§ YOUR TASK
Without any images, write the data out exactly as it appears.

§ MATERIAL PROVIDED
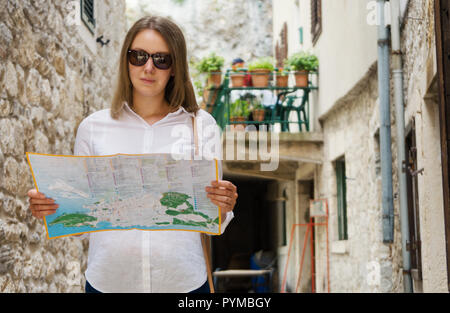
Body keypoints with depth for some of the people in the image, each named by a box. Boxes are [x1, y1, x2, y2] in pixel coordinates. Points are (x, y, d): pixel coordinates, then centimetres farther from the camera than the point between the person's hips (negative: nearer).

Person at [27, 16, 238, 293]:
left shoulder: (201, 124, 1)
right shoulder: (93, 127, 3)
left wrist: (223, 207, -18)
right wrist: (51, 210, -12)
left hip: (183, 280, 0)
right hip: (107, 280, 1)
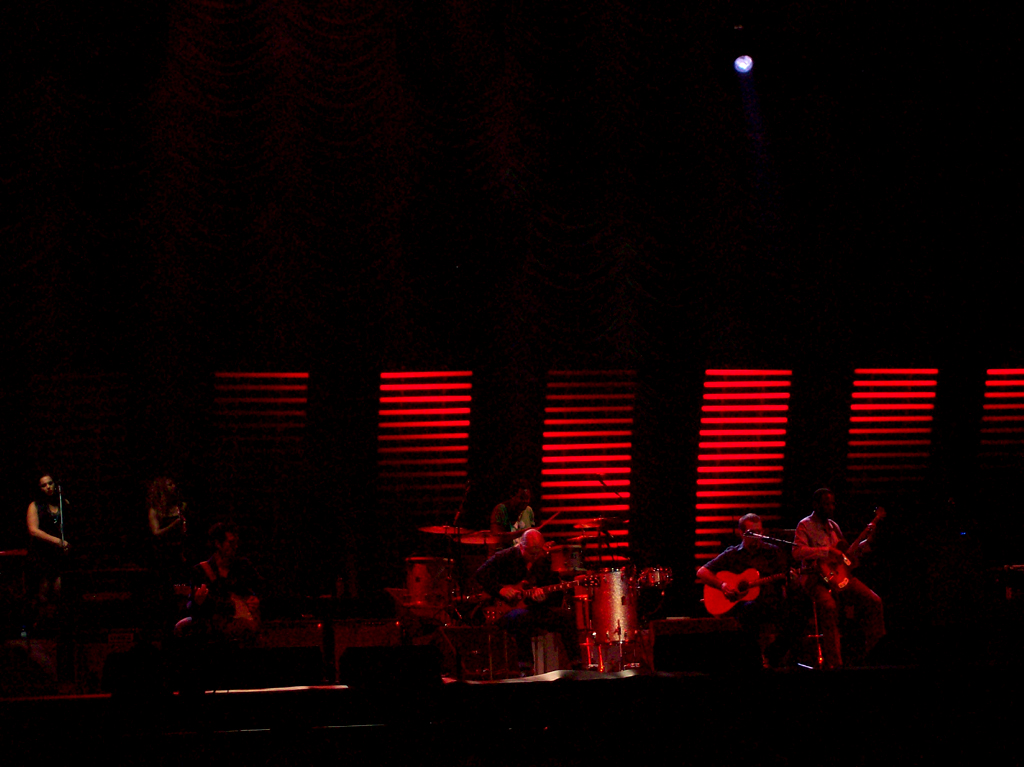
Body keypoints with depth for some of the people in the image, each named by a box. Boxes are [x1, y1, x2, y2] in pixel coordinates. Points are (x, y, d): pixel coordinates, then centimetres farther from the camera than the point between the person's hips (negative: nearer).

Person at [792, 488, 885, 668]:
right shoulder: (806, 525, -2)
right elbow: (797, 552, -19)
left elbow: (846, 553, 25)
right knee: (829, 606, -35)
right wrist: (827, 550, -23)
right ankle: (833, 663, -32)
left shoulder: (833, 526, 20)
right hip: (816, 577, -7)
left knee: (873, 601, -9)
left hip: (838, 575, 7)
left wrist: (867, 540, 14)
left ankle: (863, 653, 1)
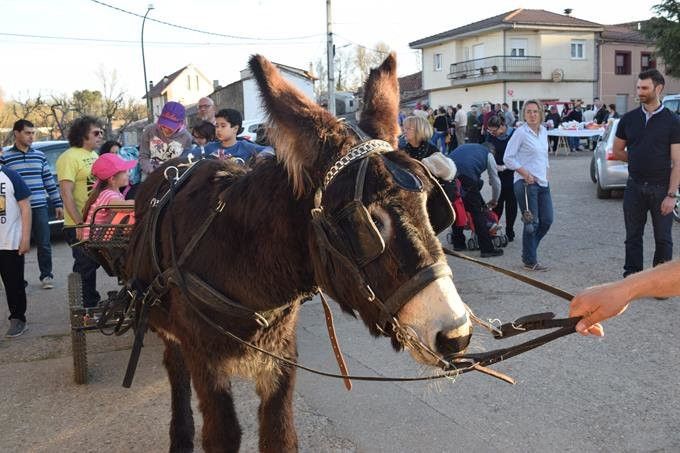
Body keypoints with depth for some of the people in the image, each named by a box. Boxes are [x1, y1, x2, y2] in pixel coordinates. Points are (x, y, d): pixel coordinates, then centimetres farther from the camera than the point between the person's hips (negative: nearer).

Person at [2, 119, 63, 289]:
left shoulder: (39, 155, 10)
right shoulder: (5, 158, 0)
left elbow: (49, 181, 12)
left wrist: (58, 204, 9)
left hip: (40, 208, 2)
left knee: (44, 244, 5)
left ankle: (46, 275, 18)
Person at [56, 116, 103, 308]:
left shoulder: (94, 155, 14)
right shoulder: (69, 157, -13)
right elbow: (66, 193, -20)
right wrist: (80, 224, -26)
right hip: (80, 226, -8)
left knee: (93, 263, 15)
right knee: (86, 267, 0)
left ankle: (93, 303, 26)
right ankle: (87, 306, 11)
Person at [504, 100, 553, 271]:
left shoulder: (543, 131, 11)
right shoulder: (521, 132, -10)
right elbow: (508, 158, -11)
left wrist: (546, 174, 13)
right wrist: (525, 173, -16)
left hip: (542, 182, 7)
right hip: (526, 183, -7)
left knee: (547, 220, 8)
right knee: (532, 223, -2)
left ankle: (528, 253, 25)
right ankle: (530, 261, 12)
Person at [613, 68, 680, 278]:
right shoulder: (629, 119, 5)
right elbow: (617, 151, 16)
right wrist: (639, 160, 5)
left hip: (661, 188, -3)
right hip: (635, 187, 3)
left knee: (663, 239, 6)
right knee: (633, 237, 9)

§ FINISHED EXERCISE
Body keypoints with depth for some of the people in the image, each named by a box. Boxes are [x1, y1, x2, y2] in pixel coordinates. Points are (x, y, d): pixel coordinates, then centimetres farther from the camera than the point between the person's hips (negative: nearer).

Person at [27, 16, 238, 293]:
left shoulder: (201, 124, 1)
right shoulder: (93, 127, 3)
left wrist: (223, 207, -18)
right wrist: (51, 210, -12)
left hip: (183, 280, 0)
right hip: (107, 280, 1)
Body keypoints with depth for some of the people in the image, each named by a box. Boxes are [x1, y1, x2, y2] in pixel coordinates. Points are (x, y, d): pixel coordinates, then centimetres farther from the camera than the point between the person's hips (negative: nearer).

Person at [792, 488, 885, 668]:
right shoulder: (806, 525, -2)
right elbow: (797, 552, -19)
left elbow: (846, 553, 25)
right knee: (829, 606, -35)
right wrist: (827, 550, -23)
right ankle: (833, 663, -32)
left shoulder: (833, 526, 20)
right hip: (816, 577, -7)
left knee: (873, 601, -9)
left hip: (838, 575, 7)
left wrist: (867, 540, 14)
left ankle: (863, 653, 1)
Body keypoints with depth for some of the people in the image, each named by a box. Boxes are [x1, y1, x2, y2] in pixel coordinates. Points are (x, y, d): pixel coordinates, then centimetres farther from the camera than the point between the person's hips (negative: nearer).

Person at [2, 119, 63, 289]:
left shoulder: (39, 155, 10)
right shoulder: (5, 158, 0)
left elbow: (49, 181, 12)
left wrist: (58, 204, 9)
left hip: (40, 208, 2)
left knee: (44, 244, 5)
left ankle: (46, 275, 18)
Person at [56, 116, 103, 308]:
left shoulder: (94, 155, 14)
right shoulder: (69, 157, -13)
right elbow: (66, 193, -20)
right wrist: (80, 224, -26)
right hip: (80, 226, -8)
left knee: (93, 263, 15)
right knee: (86, 267, 0)
left ankle: (93, 303, 26)
right ankle: (87, 306, 11)
Person at [504, 100, 553, 271]:
left shoulder: (543, 131, 11)
right shoulder: (521, 132, -10)
right elbow: (508, 158, -11)
left wrist: (546, 174, 13)
right wrist: (525, 173, -16)
left hip: (542, 182, 7)
right hip: (526, 183, -7)
left knee: (547, 220, 8)
right knee: (532, 223, -2)
left ankle: (528, 253, 25)
right ankle: (530, 261, 12)
Person at [613, 68, 680, 278]:
right shoulder: (629, 119, 5)
right elbow: (617, 151, 16)
right wrist: (639, 160, 5)
left hip: (661, 188, -3)
right hip: (635, 187, 3)
left knee: (663, 239, 6)
right knee: (633, 237, 9)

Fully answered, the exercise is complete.